> **Work item**
An exact copy of the records below is required, and it must contain no pictures.

=====

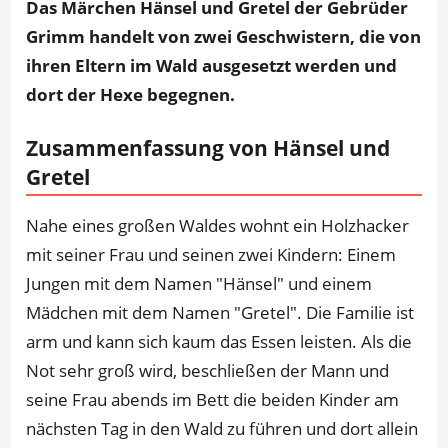
Das Märchen Hänsel und Gretel der Gebrüder
Grimm handelt von zwei Geschwistern, die von
ihren Eltern im Wald ausgesetzt werden und
dort der Hexe begegnen.
Zusammenfassung von Hänsel und
Gretel
Nahe eines großen Waldes wohnt ein Holzhacker
mit seiner Frau und seinen zwei Kindern: Einem
Jungen mit dem Namen "Hänsel" und einem
Mädchen mit dem Namen "Gretel". Die Familie ist
arm und kann sich kaum das Essen leisten. Als die
Not sehr groß wird, beschließen der Mann und
seine Frau abends im Bett die beiden Kinder am
nächsten Tag in den Wald zu führen und dort allein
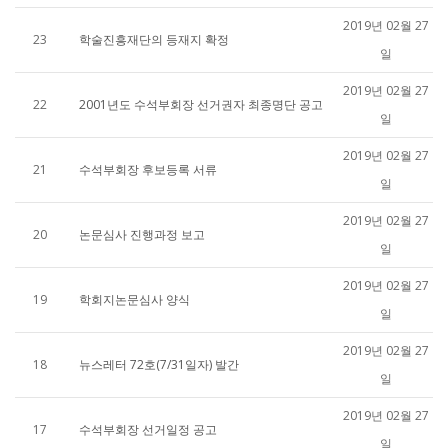
2019년 02월 27
23
학술진흥재단의 등재지 확정
일
2019년 02월 27
22
2001년도 수석부회장 선거권자 최종명단 공고
일
2019년 02월 27
21
수석부회장 후보등록 서류
일
2019년 02월 27
20
논문심사 진행과정 보고
일
2019년 02월 27
19
학회지논문심사 양식
일
2019년 02월 27
18
뉴스레터 72호(7/31일자) 발간
일
2019년 02월 27
17
수석부회장 선거일정 공고
일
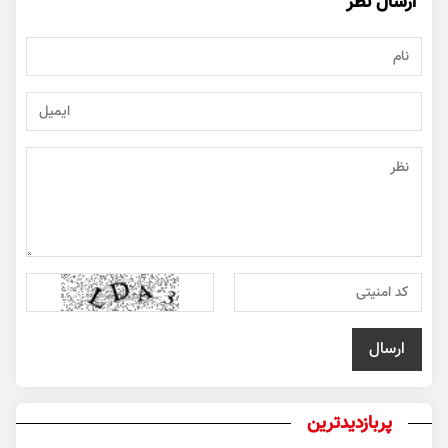
ارسال نظر
پربازدیدترین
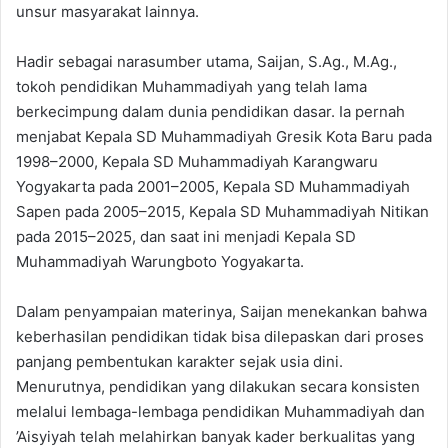
unsur masyarakat lainnya.
Hadir sebagai narasumber utama, Saijan, S.Ag., M.Ag.,
tokoh pendidikan Muhammadiyah yang telah lama
berkecimpung dalam dunia pendidikan dasar. Ia pernah
menjabat Kepala SD Muhammadiyah Gresik Kota Baru pada
1998–2000, Kepala SD Muhammadiyah Karangwaru
Yogyakarta pada 2001–2005, Kepala SD Muhammadiyah
Sapen pada 2005–2015, Kepala SD Muhammadiyah Nitikan
pada 2015–2025, dan saat ini menjadi Kepala SD
Muhammadiyah Warungboto Yogyakarta.
Dalam penyampaian materinya, Saijan menekankan bahwa
keberhasilan pendidikan tidak bisa dilepaskan dari proses
panjang pembentukan karakter sejak usia dini.
Menurutnya, pendidikan yang dilakukan secara konsisten
melalui lembaga-lembaga pendidikan Muhammadiyah dan
’Aisyiyah telah melahirkan banyak kader berkualitas yang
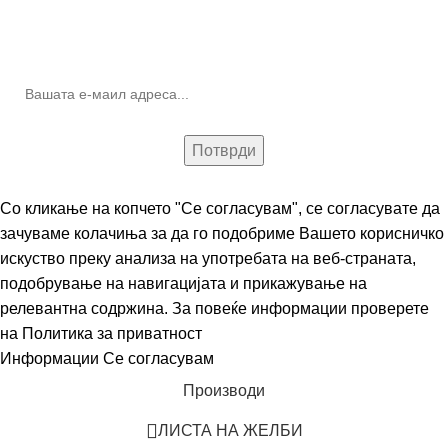
10% попуст на прва нарачка за запишување на билтенот
(Newsletter)
Со кликање на копчето "Се согласувам", се согласувате да
зачуваме колачиња за да го подобриме Вашето корисничко
искуство преку анализа на употребата на веб-страната,
подобрување на навигацијата и прикажување на
релевантна содржина. За повеќе информации проверете
на
Политика за приватност
Информации
Се согласувам
Производи
ЛИСТА НА ЖЕЛБИ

=====

> **Task output**
Das Märchen Hänsel und Gretel der Gebrüder
Grimm handelt von zwei Geschwistern, die von
ihren Eltern im Wald ausgesetzt werden und
dort der Hexe begegnen.
Zusammenfassung von Hänsel und
Gretel
Nahe eines großen Waldes wohnt ein Holzhacker
mit seiner Frau und seinen zwei Kindern: Einem
Jungen mit dem Namen "Hänsel" und einem
Mädchen mit dem Namen "Gretel". Die Familie ist
arm und kann sich kaum das Essen leisten. Als die
Not sehr groß wird, beschließen der Mann und
seine Frau abends im Bett die beiden Kinder am
nächsten Tag in den Wald zu führen und dort allein
2019년 02월 27
23
학술진흥재단의 등재지 확정
일
2019년 02월 27
22
2001년도 수석부회장 선거권자 최종명단 공고
일
2019년 02월 27
21
수석부회장 후보등록 서류
일
2019년 02월 27
20
논문심사 진행과정 보고
일
2019년 02월 27
19
학회지논문심사 양식
일
2019년 02월 27
18
뉴스레터 72호(7/31일자) 발간
일
2019년 02월 27
17
수석부회장 선거일정 공고
일
ارسال نظر
پربازدیدترین
unsur masyarakat lainnya.
Hadir sebagai narasumber utama, Saijan, S.Ag., M.Ag.,
tokoh pendidikan Muhammadiyah yang telah lama
berkecimpung dalam dunia pendidikan dasar. Ia pernah
menjabat Kepala SD Muhammadiyah Gresik Kota Baru pada
1998–2000, Kepala SD Muhammadiyah Karangwaru
Yogyakarta pada 2001–2005, Kepala SD Muhammadiyah
Sapen pada 2005–2015, Kepala SD Muhammadiyah Nitikan
pada 2015–2025, dan saat ini menjadi Kepala SD
Muhammadiyah Warungboto Yogyakarta.
Dalam penyampaian materinya, Saijan menekankan bahwa
keberhasilan pendidikan tidak bisa dilepaskan dari proses
panjang pembentukan karakter sejak usia dini.
Menurutnya, pendidikan yang dilakukan secara konsisten
melalui lembaga-lembaga pendidikan Muhammadiyah dan
’Aisyiyah telah melahirkan banyak kader berkualitas yang
10% попуст на прва нарачка за запишување на билтенот
(Newsletter)
Со кликање на копчето "Се согласувам", се согласувате да
зачуваме колачиња за да го подобриме Вашето корисничко
искуство преку анализа на употребата на веб-страната,
подобрување на навигацијата и прикажување на
релевантна содржина. За повеќе информации проверете
на
Политика за приватност
Информации
Се согласувам
Производи
ЛИСТА НА ЖЕЛБИ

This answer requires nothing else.